(TASK INPUTS begins)
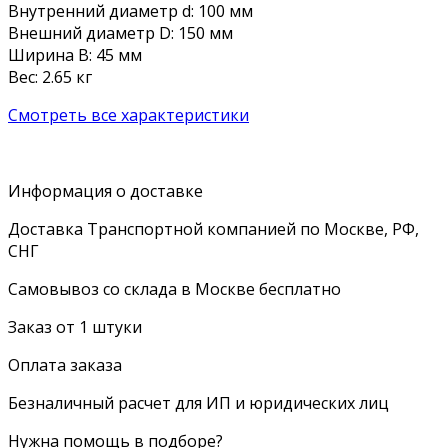
Внутренний диаметр d: 100 мм
Внешний диаметр D: 150 мм
Ширина B: 45 мм
Вес: 2.65 кг
Смотреть все характеристики
Информация о доставке
Доставка Транспортной компанией по Москве, РФ,
СНГ
Самовывоз со склада в Москве бесплатно
Заказ от 1 штуки
Оплата заказа
Безналичный расчет для ИП и юридических лиц
Нужна помощь в подборе?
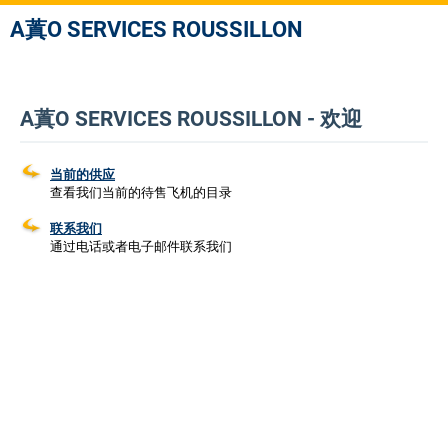
A蒖O SERVICES ROUSSILLON
A蒖O SERVICES ROUSSILLON - 欢迎
当前的供应
查看我们当前的待售飞机的目录
联系我们
通过电话或者电子邮件联系我们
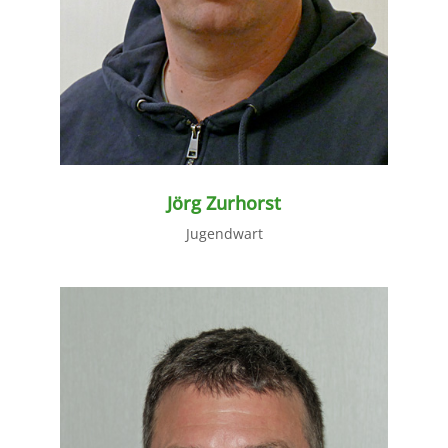
Jörg Zurhorst
Jugendwart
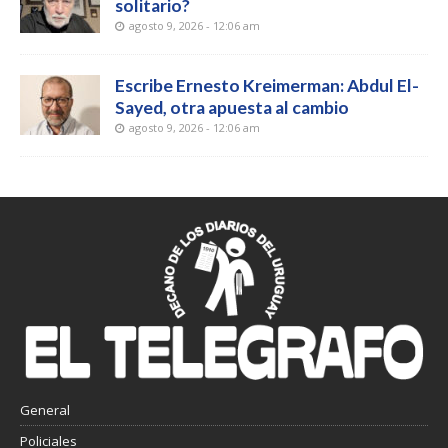
solitario?
agosto 9, 2026 - 12:06 am
Escribe Ernesto Kreimerman: Abdul El-
Sayed, otra apuesta al cambio
agosto 9, 2026 - 12:06 am
General
Policiales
(TASK INPUTS ends)
ACTION ITEM: List every line of the data above that contains the word "Москве". Treat uppercase and lowercase letters as different.

OUTPUT:
Доставка Транспортной компанией по Москве, РФ,
Самовывоз со склада в Москве бесплатно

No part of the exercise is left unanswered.